The exposure of troops to burn pits and open-air sewage pits is a black eye on the Global War on Terrorism. While troops were fighting in Iraq and Afghanistan, a quick and easy solution to getting rid of garbage and sewage was to simply set it on fire. Years later, this has resulted in wide-spread health issues that affect many of our veterans.
The use of burn pits and the subsequent failure to address them as a serious issue has been likened to the struggles that Vietnam vets faced with Agent Orange in countless headlines. And, frankly, there is truth to this comparison.
It shouldn’t take this much hassle to prove that breathing burning garbage, chemicals, literal human sh*t for twelve months is harmful to our lungs.(photo by Sgt. Anthony L. Ortiz)
Agent Orange was a powerful herbicidal chemical used to defoliate the jungles of Vietnam. Countless veterans suffered from leukemia, Hodgkin’s lymphoma, and various cancers as a direct result of being exposed to Agent Orange. It took until 1991, eighteen years after U.S. involvement in Vietnam, for the Agent Orange Act to pass. It took eighteen years for veterans to be declared eligible for medical treatment for issues resulting from exposure to a known toxic chemical.
History is repeating itself with the veterans of the post-9/11 generation who are walking in frighteningly similar footsteps. The IAVA has been making strong headway in getting burn pits and open-air sewage pits recognized as hazardous to troops’ health. But full recognition requires proof and an accurate count of exactly how many veterans this practice has effected.
We cannot make the same mistake with our veterans again.(U.S. Air Force Photo)
This is where the VA’s Burn Pit Registry comes in.
If you’ve been affected by burn pits or open-air sewage pits, it is of the utmost importance that you — and every veteran who has been affected — make your voice heard. At the time of writing, over 144,000 veterans (not even 1/20th of the number of veterans who’ve been to Iraq or Afghanistan) have completed their registry questionnaire.
The questionnaire will take around 40 minutes to complete and it’s very thorough in documenting every base, FOB, COP, and anywhere else you’ve deployed. If you took R&R;, you’ll even have to document your one-week stay at Ali Al Salem before getting back into the details about your deployment.

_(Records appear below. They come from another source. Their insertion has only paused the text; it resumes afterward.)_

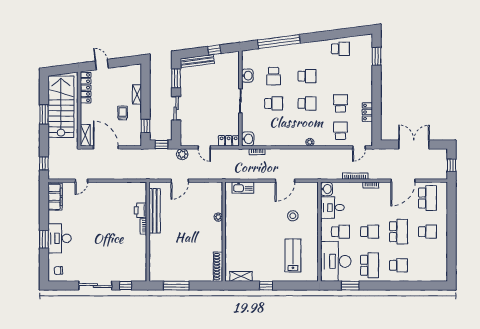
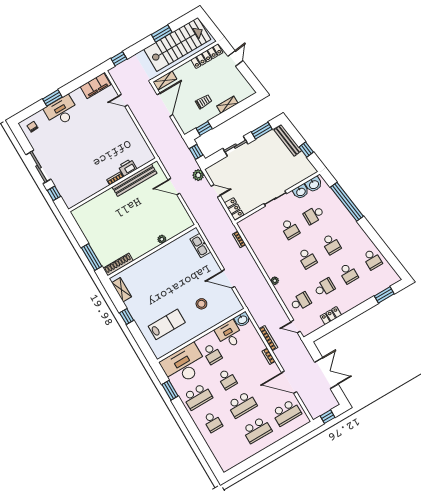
school desk: (340, 76) -> (348, 273), added
washbasin: (248, 139) -> (314, 184), moved
door: (204, 147) -> (216, 191), swing flipped
school desk: (427, 232) -> (257, 430), width x1.85
window: (176, 286) -> (92, 257), moved

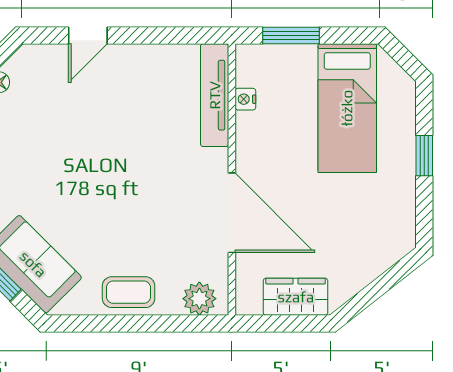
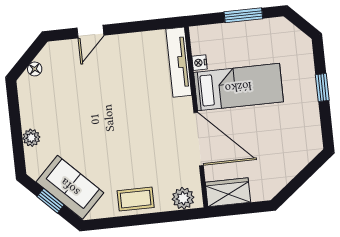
window: (291, 35) -> (243, 15), moved
bed: (347, 108) -> (238, 87), moved, turned -90
wardrobe: (296, 297) -> (228, 192), moved

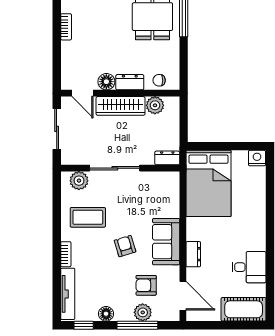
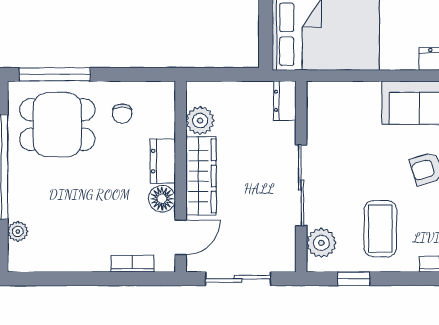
bookcase: (66, 27) -> (132, 264), moved
chair: (159, 80) -> (122, 114), moved
window: (57, 201) -> (354, 279), added

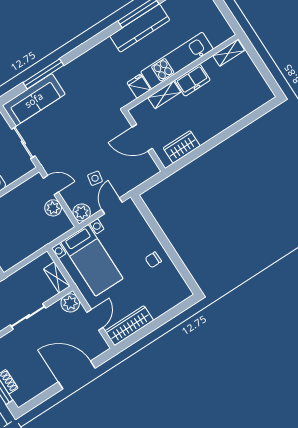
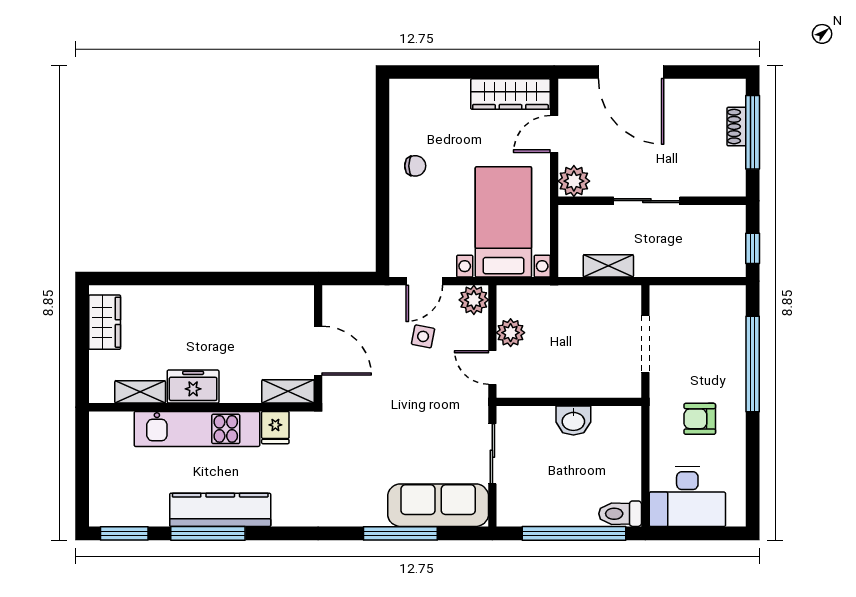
shelving: (229, 53) -> (140, 392), moved
shelving: (164, 95) -> (288, 391), moved
wardrobe: (182, 147) -> (105, 322), moved, turned -90
shelving: (57, 277) -> (608, 266), moved, turned 90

It should be noted that, despite its name, the Burn Pit Registry also covers open-air sewage pits.(Photo by Sgt. 1st Class Erick Studenicka)
Even if you were just slightly affected for a little bit (let’s say you took a jog around the Sh*t Pond at Kandahar Airfield), you should register. If you were asked only once to burn garbage, you should register. If you dealt with these hazards on a daily basis, you should definitely register.
This is much bigger than any individual. Every questionnaire filled out is one step closer to getting our brothers and sisters the medical treatment that they need. While only the affected veteran can fill out the form, anyone can help by spreading awareness of the Registry and its significance.